If far-right protest illegal consequences will be drawn - officials
If regulations were broken, I am convinced the relevant law enforcement services will take care of this, PM's Office head Michał Dworczyk said on Monday about the Sunday assembly of nationalists on the 74th anniversary of the Auschwitz camp liberation.
"If words of incitement to crime, incitement to hatred were spoken there, if the law was broken, the law enforcement agencies and the prosecutor's office, the whole justice system, would definitely draw the consequences," Dworczyk told a radio broadcaster on Monday.
Similar declaration was made on Monday by senior cabinet official Jacek Sasin. "If a crime had been committed in connection with the assembly of nationalists on the the Auschwitz concentration camp liberation anniversary, consequences will be drawn, Sasin stressed.
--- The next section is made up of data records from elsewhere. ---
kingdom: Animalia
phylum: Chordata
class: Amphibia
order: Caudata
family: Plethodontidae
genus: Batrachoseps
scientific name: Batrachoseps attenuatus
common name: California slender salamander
Commenting on media reports about anti-Semitic slogans that were allegedly used during the nationalist gathering, Deputy Culture Minister Jarosław Sellin said that "if the reports are confirmed that such views were being voiced, then of course there will be a reaction, because it is breaking the law in Poland.
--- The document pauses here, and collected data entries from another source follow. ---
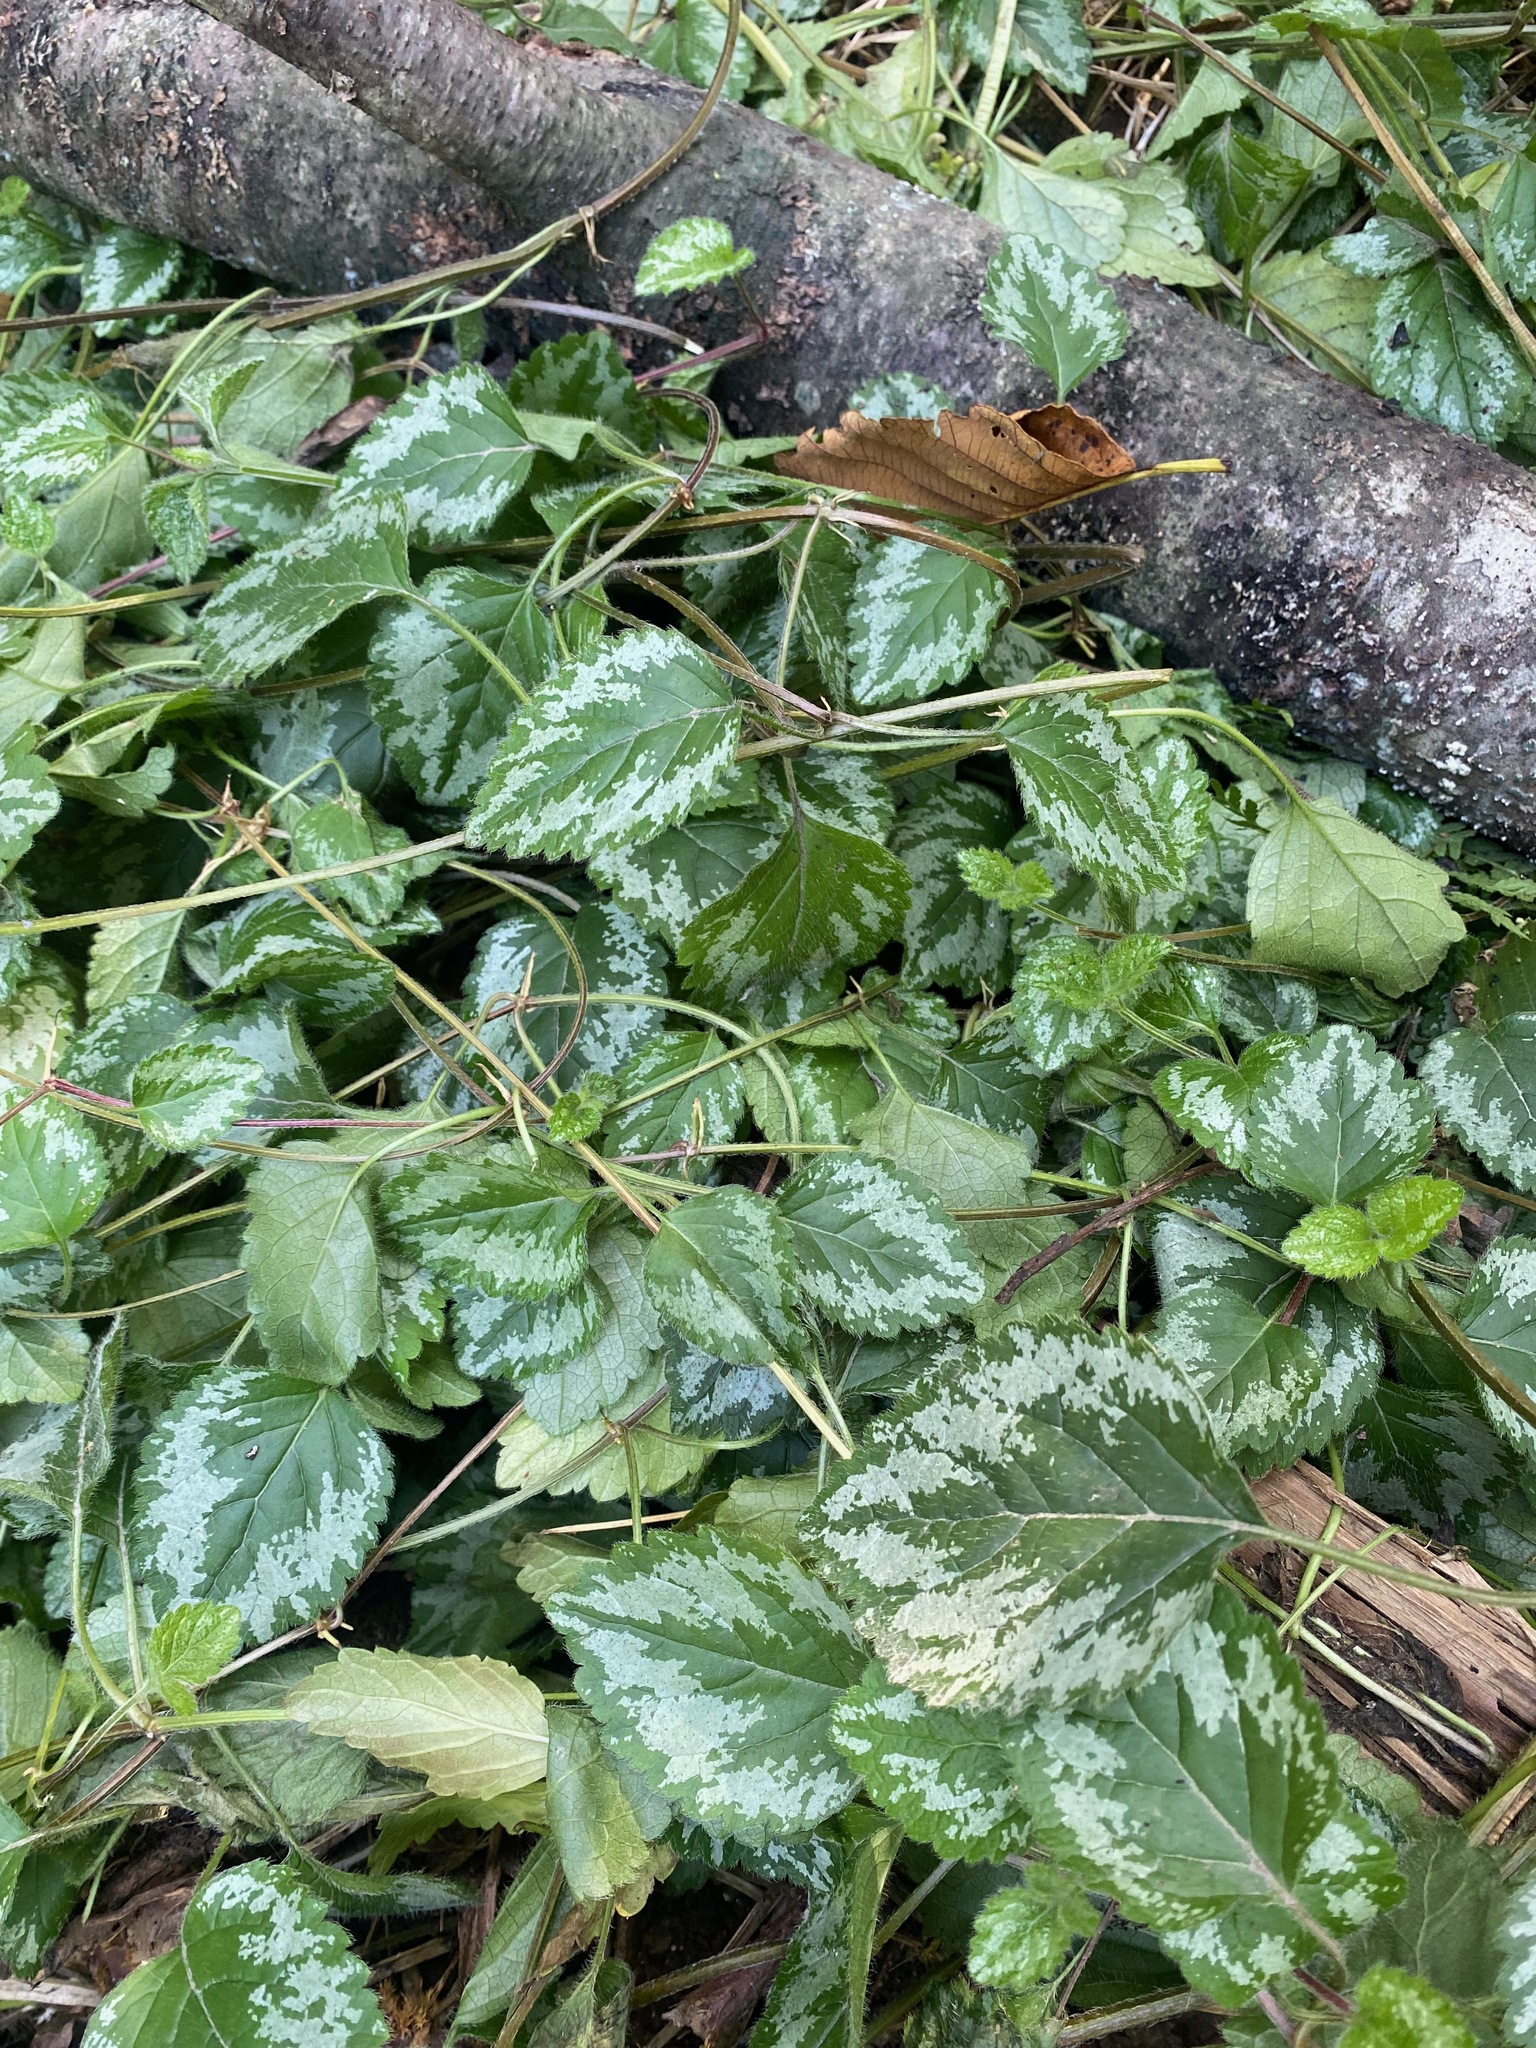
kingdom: Plantae
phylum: Tracheophyta
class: Magnoliopsida
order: Lamiales
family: Lamiaceae
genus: Lamium
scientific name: Lamium galeobdolon
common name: Yellow archangel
Deputy Prime Minister Jarosław Gowin told reporters on Monday in Krakow, southern Poland, that "these types of manifestations are the price we pay for freedom of speech." According to Gowin, the case should be dealt with by the prosecutor's office, then the court, because the slogans which were reportedly used during the gathering are "against the law in Poland", and the whole issue "heavily damages Poland's image abroad."
On Sunday, ceremonies were held to mark the 74th anniversary of liberating the Nazi German death camp of Auschwitz-Brikenau by Soviet troops. The main observances, attended by over 50 former prisoners of this and other camps, were held in the so-called Central Sauna in the former Auschwitz II-Birkenau camp where from December 1943, the Germans registered camp prisoners. The ceremony was attended by Prime Minister Mateusz Morawiecki, clergy of various religions, diplomats, including the ambassadors of Israel and Russia as well as President Andrzej Duda's representative Wojciech Kolarski. January 27 also marks the International Holocaust Remembrance Day, instituted in 2005 by the UN General Assembly. The annual date of the observances coincides with the anniversary of the liberation of the Auschwitz-Birkenau death camp - the main Holocaust site - by the Red Army.
Before the official ceremony started in the southern Polish city of Oświecim, two hundred Polish far right nationalists gathered at the site of the former concentration camp to hold a protest against the government remembering only Jews and forgetting Polish citizens that were not Jewish and were also murdered there. Piotr Rybak of the Polish Independence Movement, who led Sunday's protest said that "Polish patriots cannot allow this." Far right protesters wrapped in Polish flags laid flowers and sang the Polish national anthem.
According to the Polish daily Gazeta Krakowska, Rybak reportedly said during the protest that "it is high time to fight with the Jewry and free Poland of them."